Description of the task
The records below need to be set down again exactly; their images stay out.

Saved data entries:
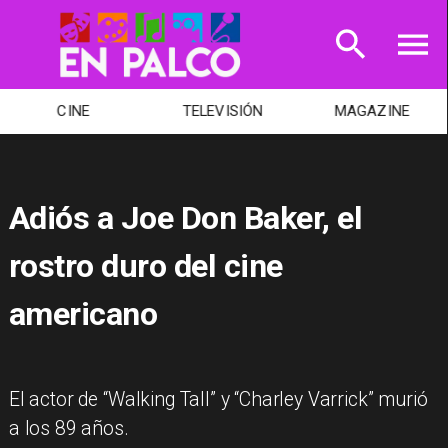
CINE
TELEVISIÓN
MAGAZINE
Adiós a Joe Don Baker, el
rostro duro del cine
americano
​El actor de “Walking Tall” y “Charley Varrick” murió
a los 89 años.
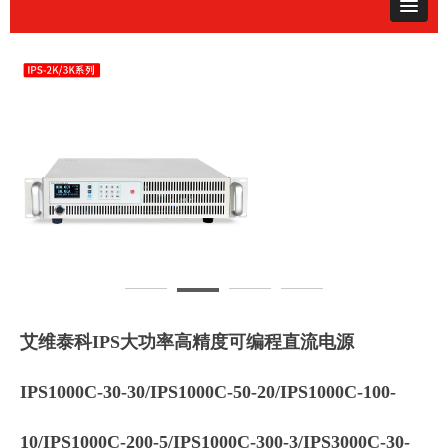
艾维泰科IPS大功率高精度可编程直流电源
IPS1000C-30-30/IPS1000C-50-20/IPS1000C-100-
10/IPS1000C-200-5/IPS1000C-300-3/IPS3000C-30-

Answer space
CINE
TELEVISIÓN
MAGAZINE
Adiós a Joe Don Baker, el
rostro duro del cine
americano
​El actor de “Walking Tall” y “Charley Varrick” murió
a los 89 años.
艾维泰科IPS大功率高精度可编程直流电源
IPS1000C-30-30/IPS1000C-50-20/IPS1000C-100-
10/IPS1000C-200-5/IPS1000C-300-3/IPS3000C-30-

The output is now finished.